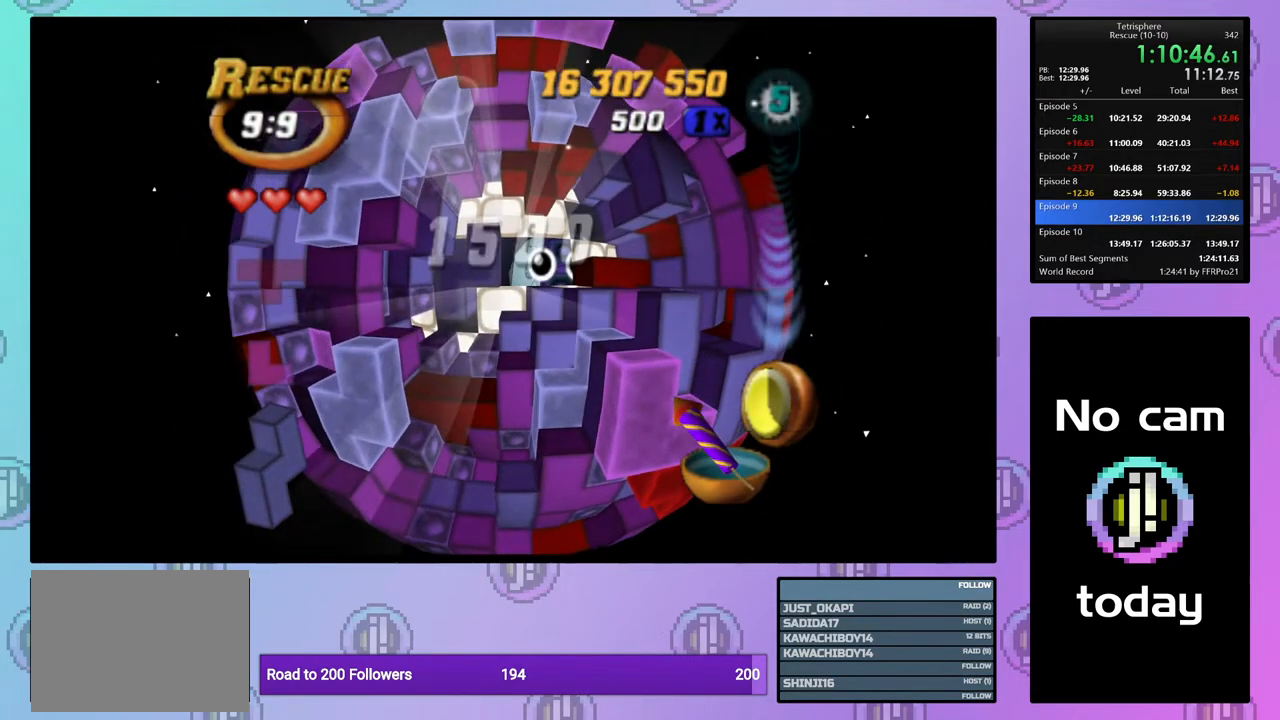
{"buttons": ["CROSS"], "right_stick": "center", "events": [[67, "DPAD_UP", "down"], [183, "DPAD_UP", "up"], [333, "SQUARE", "up"], [467, "CROSS", "down"]]}
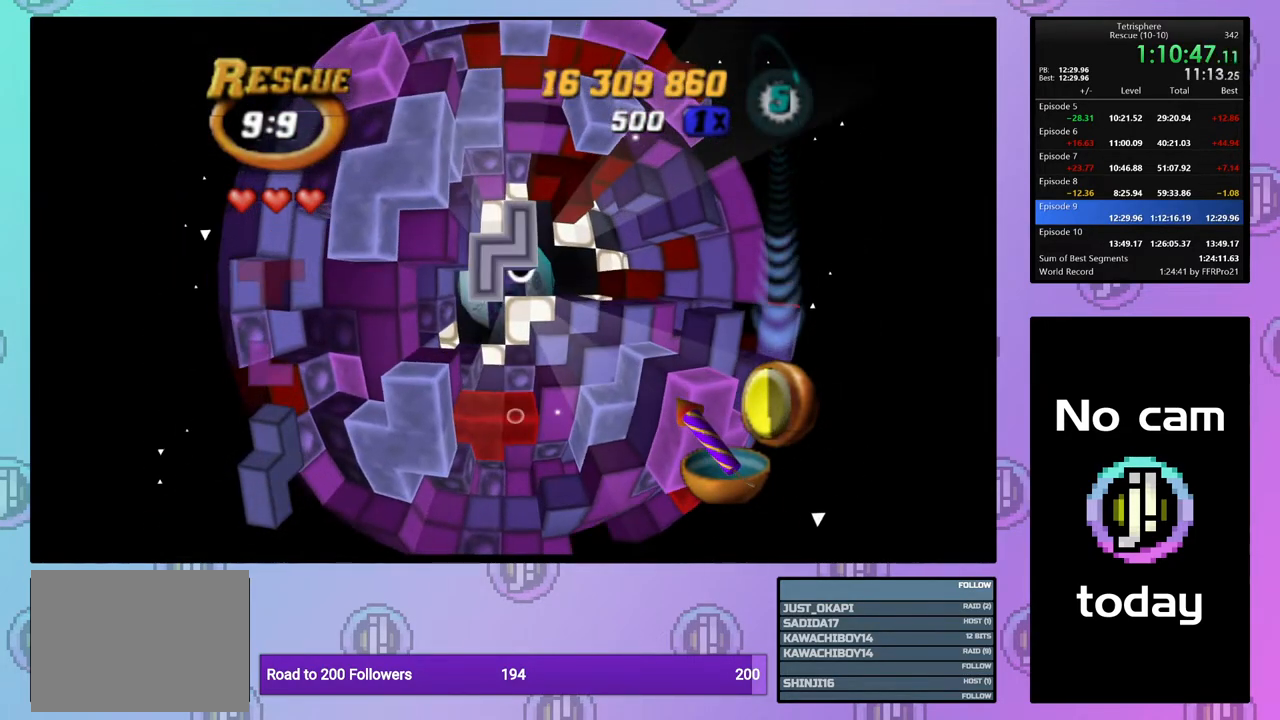
{"buttons": [], "right_stick": "center", "events": [[67, "CROSS", "up"], [67, "DPAD_RIGHT", "down"], [150, "DPAD_RIGHT", "up"], [233, "DPAD_RIGHT", "down"], [300, "DPAD_RIGHT", "up"], [433, "DPAD_UP", "down"], [500, "DPAD_UP", "up"]]}
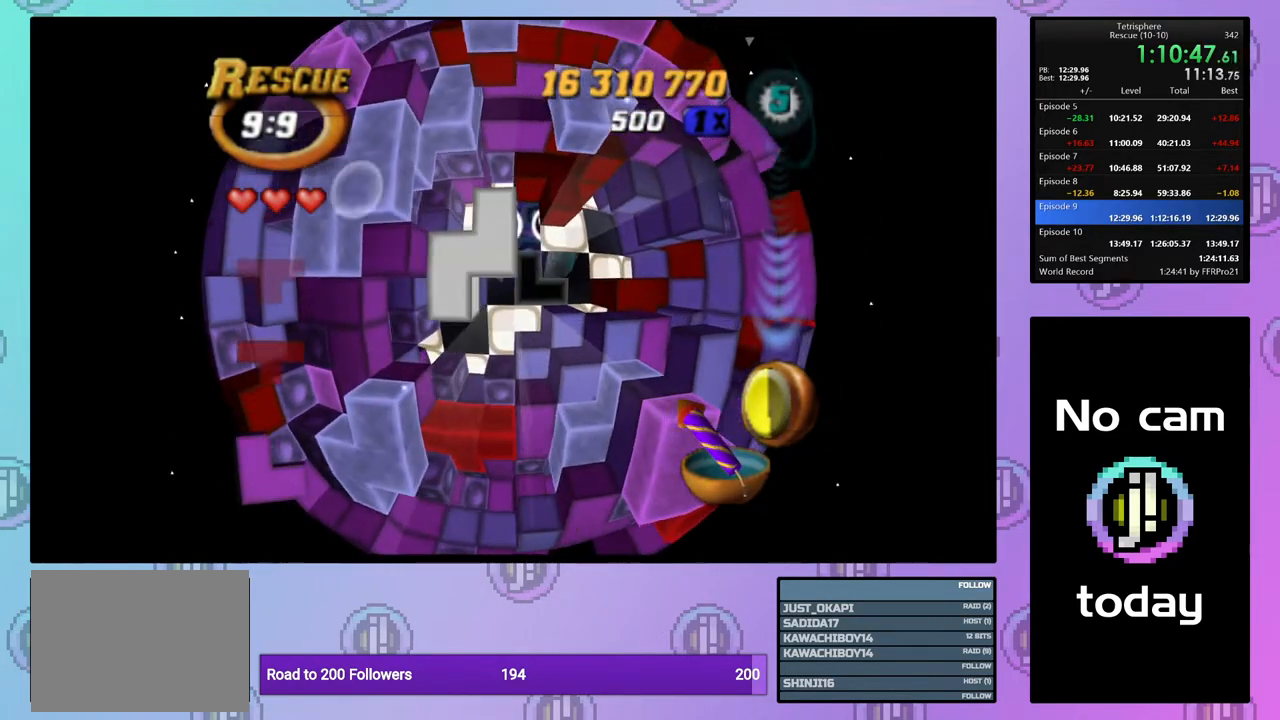
{"buttons": [], "right_stick": "center", "events": [[83, "DPAD_UP", "down"], [167, "DPAD_UP", "up"], [250, "DPAD_UP", "down"], [333, "DPAD_UP", "up"], [400, "DPAD_UP", "down"], [500, "DPAD_UP", "up"]]}
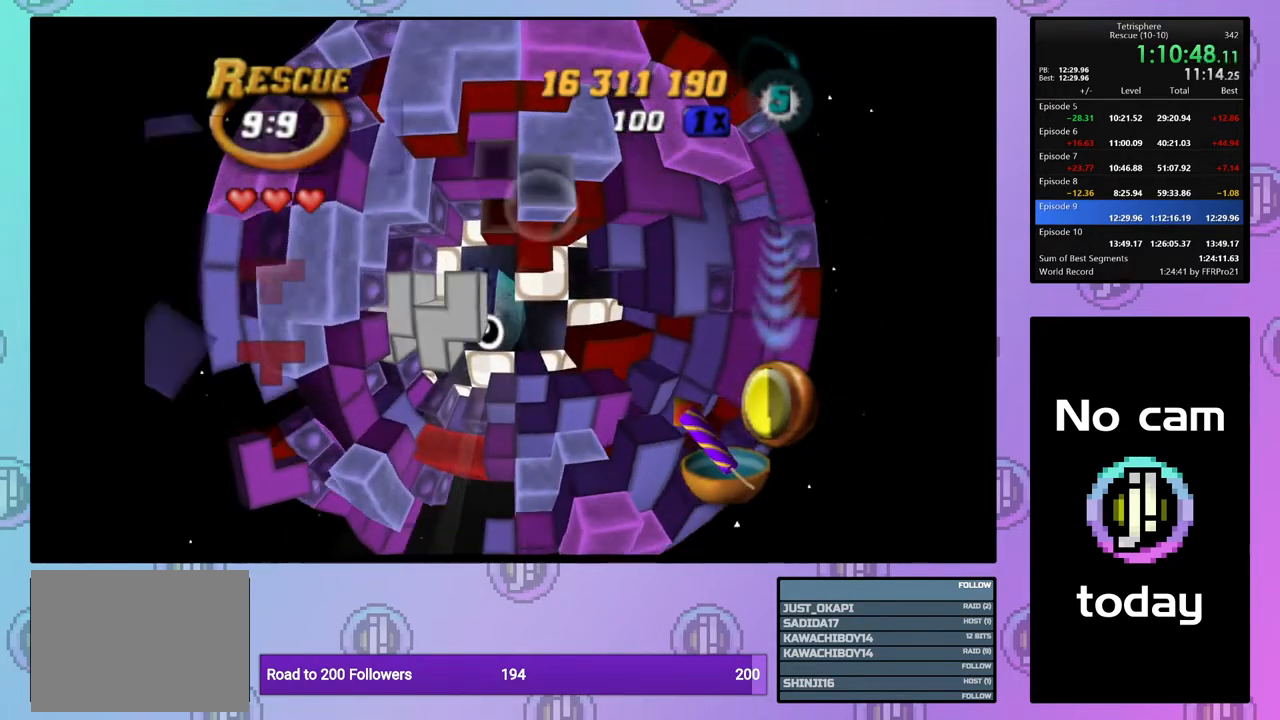
{"buttons": ["SQUARE"], "right_stick": "center", "events": [[50, "DPAD_UP", "down"], [167, "DPAD_UP", "up"], [233, "DPAD_UP", "down"], [300, "DPAD_UP", "up"], [367, "DPAD_RIGHT", "down"], [467, "DPAD_RIGHT", "up"], [483, "SQUARE", "down"]]}
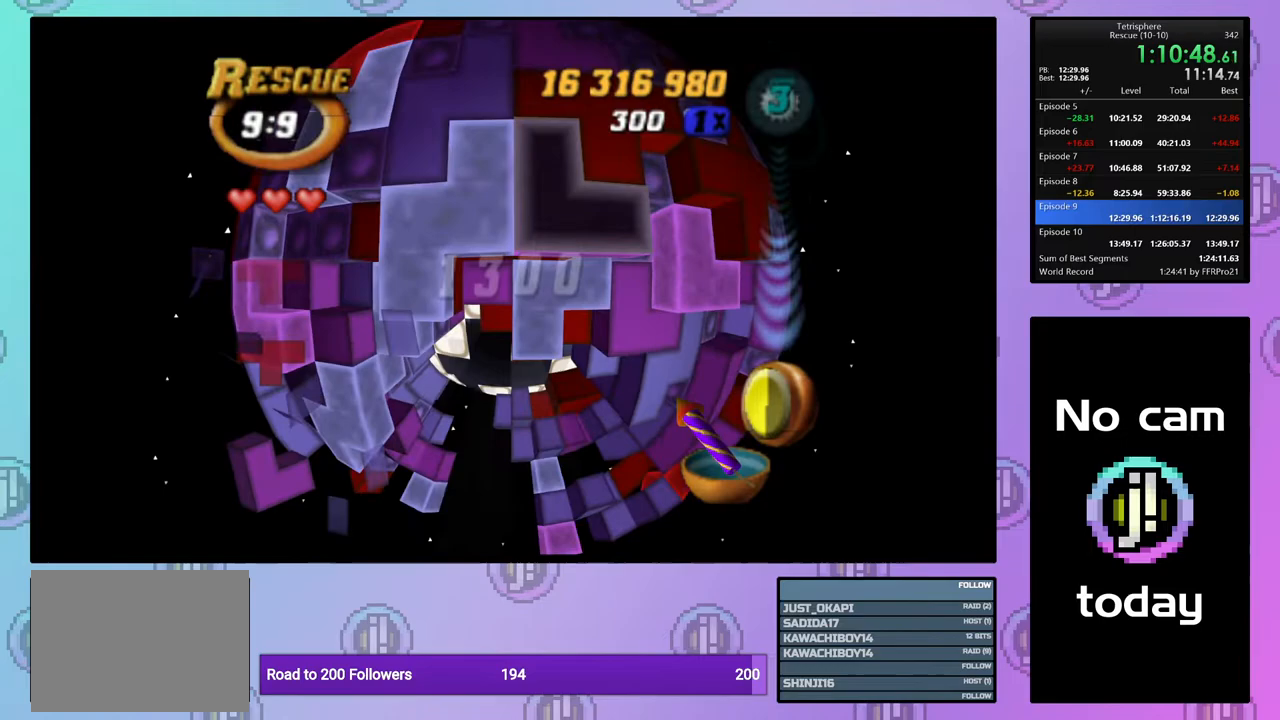
{"buttons": ["SQUARE"], "right_stick": "center", "events": [[150, "DPAD_DOWN", "down"], [250, "DPAD_DOWN", "up"], [333, "DPAD_RIGHT", "down"], [433, "DPAD_RIGHT", "up"]]}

────

◆ EXERCISE DIRECTIONS
The answer should contain all the material above, copied exactly, and no images.

◆ YOUR SOLUTION
{"buttons": ["CROSS"], "right_stick": "center", "events": [[67, "DPAD_UP", "down"], [183, "DPAD_UP", "up"], [333, "SQUARE", "up"], [467, "CROSS", "down"]]}
{"buttons": [], "right_stick": "center", "events": [[67, "CROSS", "up"], [67, "DPAD_RIGHT", "down"], [150, "DPAD_RIGHT", "up"], [233, "DPAD_RIGHT", "down"], [300, "DPAD_RIGHT", "up"], [433, "DPAD_UP", "down"], [500, "DPAD_UP", "up"]]}
{"buttons": [], "right_stick": "center", "events": [[83, "DPAD_UP", "down"], [167, "DPAD_UP", "up"], [250, "DPAD_UP", "down"], [333, "DPAD_UP", "up"], [400, "DPAD_UP", "down"], [500, "DPAD_UP", "up"]]}
{"buttons": ["SQUARE"], "right_stick": "center", "events": [[50, "DPAD_UP", "down"], [167, "DPAD_UP", "up"], [233, "DPAD_UP", "down"], [300, "DPAD_UP", "up"], [367, "DPAD_RIGHT", "down"], [467, "DPAD_RIGHT", "up"], [483, "SQUARE", "down"]]}
{"buttons": ["SQUARE"], "right_stick": "center", "events": [[150, "DPAD_DOWN", "down"], [250, "DPAD_DOWN", "up"], [333, "DPAD_RIGHT", "down"], [433, "DPAD_RIGHT", "up"]]}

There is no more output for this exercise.